Can shell-shocked India even the odds vs Bazball?
India have been in this kind of position many times before and gotten themselves out of trouble, but England will be no pushovers
It's happened before, you know? It's even happened against England; the last time they were here, in fact.
It's happened before. India have gone 1-0 down at home, and India have bounced back. This is what India will be telling themselves: 'We've been here before. We trust ourselves to find our way out of this. We trust our methods.'
It's what they should tell themselves too. Change is a fact of life, a constant that India aren't blind to - note their efforts to embrace the sweep and all its variants in the lead-up to Visakhapatnam - but there's a reason why they've been so successful in their own conditions for such a long time: their methods work, and work exceedingly well, most of the time.
Hyderabad was one of those exceptions, rare and freakish. India have experienced something very much like it too - Dinesh Chandimal, an almost stroke-for-stroke precursor to Ollie Pope - and they came back to win that series as well.
India have been there, and India have done it. They will trust that they can do it again. And for all of the shockwaves they set off in Hyderabad, England will know coming to Visakhapatam that they will most likely need to keep doing freakish things to repeat that result. Having won the first Test with a frontline spin attack with the collective experience of 36 Tests, they now go into the second with one that's played a combined three Tests. Three. It's quite likely that Joe Root will once again bowl more overs than at least one of their theoretically main spinners.
For all that, though, have England had a better chance in India than this one since their triumphant 2012-13 tour? India were a team in transition in those late-Tendulkar days, and if they aren't already in another full-blown transition now, the number of absences they're dealing with has left them in a not-too-dissimilar situation.

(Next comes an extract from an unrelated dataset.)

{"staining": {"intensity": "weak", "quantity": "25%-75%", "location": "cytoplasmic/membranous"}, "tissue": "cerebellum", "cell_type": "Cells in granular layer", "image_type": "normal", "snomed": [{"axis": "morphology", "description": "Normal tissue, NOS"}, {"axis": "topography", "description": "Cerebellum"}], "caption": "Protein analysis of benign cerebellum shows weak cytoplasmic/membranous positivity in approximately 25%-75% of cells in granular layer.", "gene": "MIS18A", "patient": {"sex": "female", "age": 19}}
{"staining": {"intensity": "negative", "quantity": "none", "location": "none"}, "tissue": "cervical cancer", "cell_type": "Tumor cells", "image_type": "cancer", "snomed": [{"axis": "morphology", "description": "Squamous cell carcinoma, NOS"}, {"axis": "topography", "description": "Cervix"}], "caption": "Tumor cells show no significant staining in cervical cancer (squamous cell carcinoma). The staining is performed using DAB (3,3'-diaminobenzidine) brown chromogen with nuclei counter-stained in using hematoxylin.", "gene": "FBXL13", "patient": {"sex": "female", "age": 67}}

They've already felt the effects of losing experienced batters. Bowlers win Test matches, it's true, but batters can lose them, in ways that aren't immediately apparent. India came away from Hyderabad with the impression that they lost that Test match on day two, when their batters, one after another, fell while attempting boundary hits. Eight of their top nine got past 20, and three of them got into the 80s, but none of them got to three figures. The aggression that cost them their wickets also brought them their runs, yes, but you could easily imagine Virat Kohli, in the same conditions and against the same attack, going at a not-dissimilar clip while hitting nothing in the air, and piling up what may have seemed to him a double-hundred for the taking.
In Visakhapatnam, India will miss not just Kohli but also KL Rahul and Ravindra Jadeja, two of their three most experienced batters from the first Test.
And the loss of Jadeja, needless to say, will leave them without half of one of the greatest spin-bowling duos in history. It's a massive blow, particularly since India are already without Mohammed Shami, whose absence in Hyderabad left them without a supreme wicket-taker in Indian conditions while also - given their seeming lack of faith in Mohammed Siraj - piling extra overs onto their spinners' shoulders.
It's a reflection of how good India are that Jadeja's likely replacement is Kuldeep Yadav, a bowler who'd probably be part of England's first-choice attack in every Test match, home and away, if they could magically change his nationality. Even so, as good as they are, India are not as good as they could be, and in this lies England's greatest chance.